*Supplied material:*
>>>
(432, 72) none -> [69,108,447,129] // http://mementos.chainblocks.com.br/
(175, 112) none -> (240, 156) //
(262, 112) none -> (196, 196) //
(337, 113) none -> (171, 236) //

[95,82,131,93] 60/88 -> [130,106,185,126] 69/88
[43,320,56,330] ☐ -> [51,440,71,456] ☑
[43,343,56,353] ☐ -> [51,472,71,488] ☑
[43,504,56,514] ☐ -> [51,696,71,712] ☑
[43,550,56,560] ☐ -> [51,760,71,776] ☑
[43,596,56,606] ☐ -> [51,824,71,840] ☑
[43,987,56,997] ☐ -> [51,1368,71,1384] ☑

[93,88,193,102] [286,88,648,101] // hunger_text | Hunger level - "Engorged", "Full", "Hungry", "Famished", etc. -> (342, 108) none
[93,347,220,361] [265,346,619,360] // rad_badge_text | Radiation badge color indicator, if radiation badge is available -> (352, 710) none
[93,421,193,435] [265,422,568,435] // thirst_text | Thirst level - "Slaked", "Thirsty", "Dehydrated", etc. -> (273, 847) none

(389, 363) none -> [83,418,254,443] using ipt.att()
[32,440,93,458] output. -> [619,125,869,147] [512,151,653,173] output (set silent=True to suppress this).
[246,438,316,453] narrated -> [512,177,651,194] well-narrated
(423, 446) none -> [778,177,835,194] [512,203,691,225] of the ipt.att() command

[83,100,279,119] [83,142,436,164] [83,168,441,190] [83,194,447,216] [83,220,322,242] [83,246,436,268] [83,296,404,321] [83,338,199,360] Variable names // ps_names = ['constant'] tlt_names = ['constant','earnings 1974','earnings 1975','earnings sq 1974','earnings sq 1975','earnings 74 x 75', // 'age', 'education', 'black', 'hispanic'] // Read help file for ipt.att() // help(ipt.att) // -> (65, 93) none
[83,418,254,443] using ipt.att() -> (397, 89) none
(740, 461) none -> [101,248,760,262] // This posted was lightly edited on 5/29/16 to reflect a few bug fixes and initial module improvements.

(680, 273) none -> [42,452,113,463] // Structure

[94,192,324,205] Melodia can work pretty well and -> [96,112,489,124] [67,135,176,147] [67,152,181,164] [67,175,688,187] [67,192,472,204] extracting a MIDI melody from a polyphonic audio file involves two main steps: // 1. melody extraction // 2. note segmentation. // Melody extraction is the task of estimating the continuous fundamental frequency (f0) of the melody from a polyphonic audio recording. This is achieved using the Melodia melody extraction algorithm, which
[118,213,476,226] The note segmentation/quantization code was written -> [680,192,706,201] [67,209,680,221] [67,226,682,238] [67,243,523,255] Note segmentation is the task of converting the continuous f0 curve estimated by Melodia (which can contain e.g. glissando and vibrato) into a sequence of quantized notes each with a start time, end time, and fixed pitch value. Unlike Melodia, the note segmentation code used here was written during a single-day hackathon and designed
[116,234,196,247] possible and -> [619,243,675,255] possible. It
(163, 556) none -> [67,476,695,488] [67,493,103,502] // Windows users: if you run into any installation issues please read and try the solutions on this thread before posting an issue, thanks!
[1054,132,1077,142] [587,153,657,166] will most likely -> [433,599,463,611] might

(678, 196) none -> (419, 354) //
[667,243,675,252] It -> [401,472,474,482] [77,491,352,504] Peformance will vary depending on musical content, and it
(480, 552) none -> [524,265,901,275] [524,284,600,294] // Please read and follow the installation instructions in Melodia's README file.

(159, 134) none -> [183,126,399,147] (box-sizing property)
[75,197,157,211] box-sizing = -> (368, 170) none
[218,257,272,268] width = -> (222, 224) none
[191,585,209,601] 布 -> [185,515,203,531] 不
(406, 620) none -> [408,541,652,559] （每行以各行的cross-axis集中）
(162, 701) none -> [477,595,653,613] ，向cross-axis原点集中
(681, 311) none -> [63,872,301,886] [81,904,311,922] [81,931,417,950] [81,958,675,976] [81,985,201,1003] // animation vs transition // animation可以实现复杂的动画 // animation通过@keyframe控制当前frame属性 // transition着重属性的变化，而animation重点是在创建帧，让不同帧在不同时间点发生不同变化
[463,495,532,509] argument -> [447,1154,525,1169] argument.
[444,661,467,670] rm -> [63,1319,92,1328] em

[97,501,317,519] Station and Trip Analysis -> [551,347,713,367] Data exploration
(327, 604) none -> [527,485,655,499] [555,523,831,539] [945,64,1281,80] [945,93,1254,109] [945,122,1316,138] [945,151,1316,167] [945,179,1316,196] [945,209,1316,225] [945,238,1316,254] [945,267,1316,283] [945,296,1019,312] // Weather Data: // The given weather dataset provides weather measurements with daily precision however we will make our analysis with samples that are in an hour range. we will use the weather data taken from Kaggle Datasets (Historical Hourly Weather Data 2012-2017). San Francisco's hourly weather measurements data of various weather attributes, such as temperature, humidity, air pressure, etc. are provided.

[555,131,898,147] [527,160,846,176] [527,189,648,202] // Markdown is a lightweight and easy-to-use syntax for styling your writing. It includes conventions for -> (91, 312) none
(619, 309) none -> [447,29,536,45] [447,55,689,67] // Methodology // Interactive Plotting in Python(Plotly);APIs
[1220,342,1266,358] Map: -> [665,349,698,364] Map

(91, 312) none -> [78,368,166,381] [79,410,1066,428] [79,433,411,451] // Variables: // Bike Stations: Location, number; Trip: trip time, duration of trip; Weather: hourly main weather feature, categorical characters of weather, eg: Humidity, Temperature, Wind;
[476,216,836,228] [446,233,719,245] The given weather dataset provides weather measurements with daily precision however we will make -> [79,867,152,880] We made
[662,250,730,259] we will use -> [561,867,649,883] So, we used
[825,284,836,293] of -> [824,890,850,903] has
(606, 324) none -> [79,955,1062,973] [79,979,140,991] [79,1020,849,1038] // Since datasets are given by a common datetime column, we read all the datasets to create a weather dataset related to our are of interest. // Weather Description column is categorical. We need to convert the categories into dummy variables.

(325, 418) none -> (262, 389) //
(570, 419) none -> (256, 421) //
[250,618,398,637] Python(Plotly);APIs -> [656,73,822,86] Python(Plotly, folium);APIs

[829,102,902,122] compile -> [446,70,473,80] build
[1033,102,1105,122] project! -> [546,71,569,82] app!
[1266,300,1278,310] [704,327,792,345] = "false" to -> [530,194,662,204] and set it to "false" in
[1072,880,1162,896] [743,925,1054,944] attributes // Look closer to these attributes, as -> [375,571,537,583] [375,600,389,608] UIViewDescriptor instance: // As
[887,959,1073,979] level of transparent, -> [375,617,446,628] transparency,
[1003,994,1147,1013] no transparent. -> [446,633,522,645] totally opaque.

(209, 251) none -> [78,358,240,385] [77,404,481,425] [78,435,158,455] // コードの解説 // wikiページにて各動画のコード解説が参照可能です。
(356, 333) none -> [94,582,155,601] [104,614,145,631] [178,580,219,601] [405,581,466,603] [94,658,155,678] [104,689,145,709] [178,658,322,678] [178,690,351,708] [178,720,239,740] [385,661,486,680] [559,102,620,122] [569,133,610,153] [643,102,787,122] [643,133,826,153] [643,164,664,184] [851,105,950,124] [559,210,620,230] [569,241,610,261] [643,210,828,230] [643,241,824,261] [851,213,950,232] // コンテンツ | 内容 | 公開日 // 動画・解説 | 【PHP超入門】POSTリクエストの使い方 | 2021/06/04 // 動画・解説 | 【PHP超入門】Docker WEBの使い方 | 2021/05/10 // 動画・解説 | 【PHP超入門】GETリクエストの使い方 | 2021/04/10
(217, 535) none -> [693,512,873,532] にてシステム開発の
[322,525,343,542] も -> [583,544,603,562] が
<<<
*What you need to do:*
Quote every line of the records above, from the first down to the one holding "(423, 446) none", exactly as written.

*Response area:*
(432, 72) none -> [69,108,447,129] // http://mementos.chainblocks.com.br/
(175, 112) none -> (240, 156) //
(262, 112) none -> (196, 196) //
(337, 113) none -> (171, 236) //

[95,82,131,93] 60/88 -> [130,106,185,126] 69/88
[43,320,56,330] ☐ -> [51,440,71,456] ☑
[43,343,56,353] ☐ -> [51,472,71,488] ☑
[43,504,56,514] ☐ -> [51,696,71,712] ☑
[43,550,56,560] ☐ -> [51,760,71,776] ☑
[43,596,56,606] ☐ -> [51,824,71,840] ☑
[43,987,56,997] ☐ -> [51,1368,71,1384] ☑

[93,88,193,102] [286,88,648,101] // hunger_text | Hunger level - "Engorged", "Full", "Hungry", "Famished", etc. -> (342, 108) none
[93,347,220,361] [265,346,619,360] // rad_badge_text | Radiation badge color indicator, if radiation badge is available -> (352, 710) none
[93,421,193,435] [265,422,568,435] // thirst_text | Thirst level - "Slaked", "Thirsty", "Dehydrated", etc. -> (273, 847) none

(389, 363) none -> [83,418,254,443] using ipt.att()
[32,440,93,458] output. -> [619,125,869,147] [512,151,653,173] output (set silent=True to suppress this).
[246,438,316,453] narrated -> [512,177,651,194] well-narrated
(423, 446) none -> [778,177,835,194] [512,203,691,225] of the ipt.att() command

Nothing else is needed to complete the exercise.